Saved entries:
------------------------------------------------------------
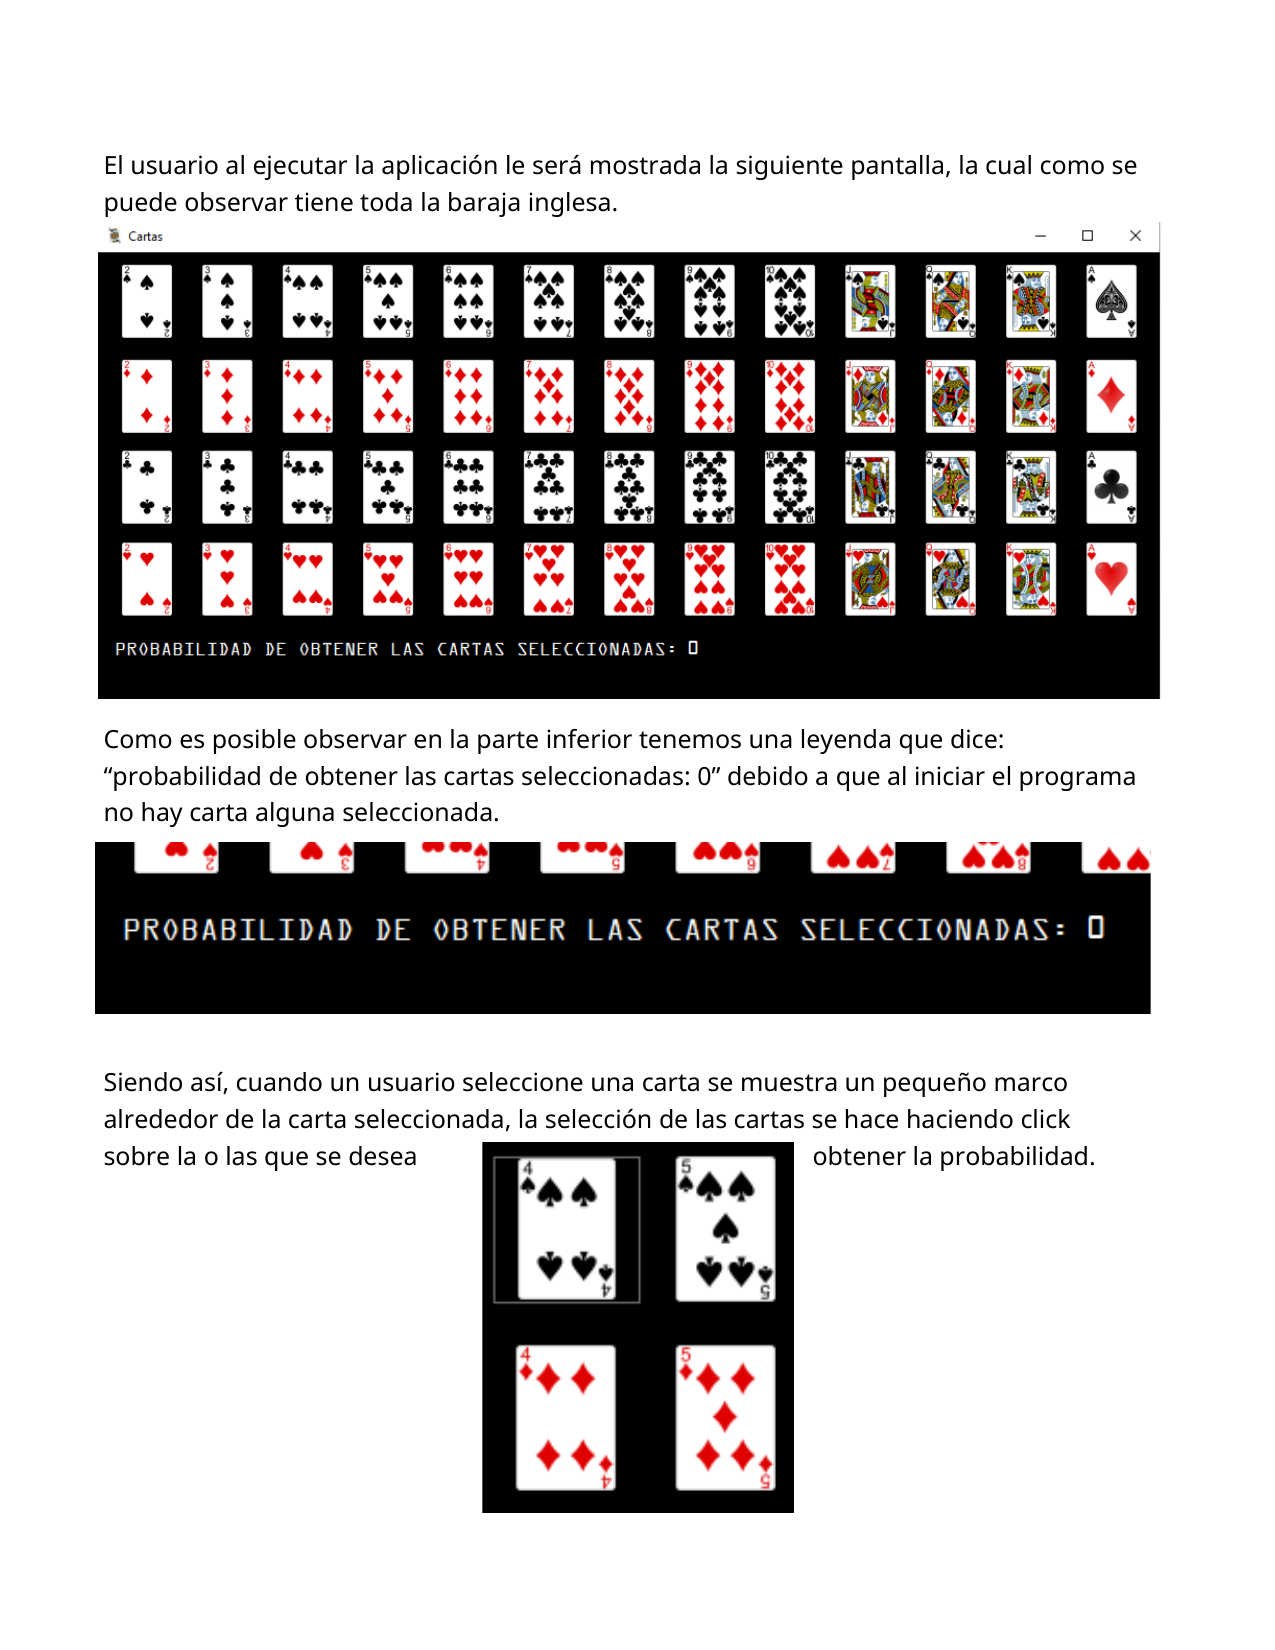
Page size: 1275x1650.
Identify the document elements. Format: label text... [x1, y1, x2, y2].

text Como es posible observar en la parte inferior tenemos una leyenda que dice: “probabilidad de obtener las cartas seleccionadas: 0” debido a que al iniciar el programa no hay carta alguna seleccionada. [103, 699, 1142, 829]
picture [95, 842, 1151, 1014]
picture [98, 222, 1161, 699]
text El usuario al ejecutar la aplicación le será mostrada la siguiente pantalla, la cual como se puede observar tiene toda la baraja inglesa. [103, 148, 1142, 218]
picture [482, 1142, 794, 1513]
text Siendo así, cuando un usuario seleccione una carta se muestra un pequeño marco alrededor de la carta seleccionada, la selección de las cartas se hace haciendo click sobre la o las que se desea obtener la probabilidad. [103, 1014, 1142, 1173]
------------------------------------------------------------
## Exercise brief
Copy the entries character for character, excluding any pictures.

## Output of the exercise
Page size: 1275x1650.
Identify the document elements. Format: label text... [x1, y1, x2, y2].

text Como es posible observar en la parte inferior tenemos una leyenda que dice: “probabilidad de obtener las cartas seleccionadas: 0” debido a que al iniciar el programa no hay carta alguna seleccionada. [103, 699, 1142, 829]
picture [95, 842, 1151, 1014]
picture [98, 222, 1161, 699]
text El usuario al ejecutar la aplicación le será mostrada la siguiente pantalla, la cual como se puede observar tiene toda la baraja inglesa. [103, 148, 1142, 218]
picture [482, 1142, 794, 1513]
text Siendo así, cuando un usuario seleccione una carta se muestra un pequeño marco alrededor de la carta seleccionada, la selección de las cartas se hace haciendo click sobre la o las que se desea obtener la probabilidad. [103, 1014, 1142, 1173]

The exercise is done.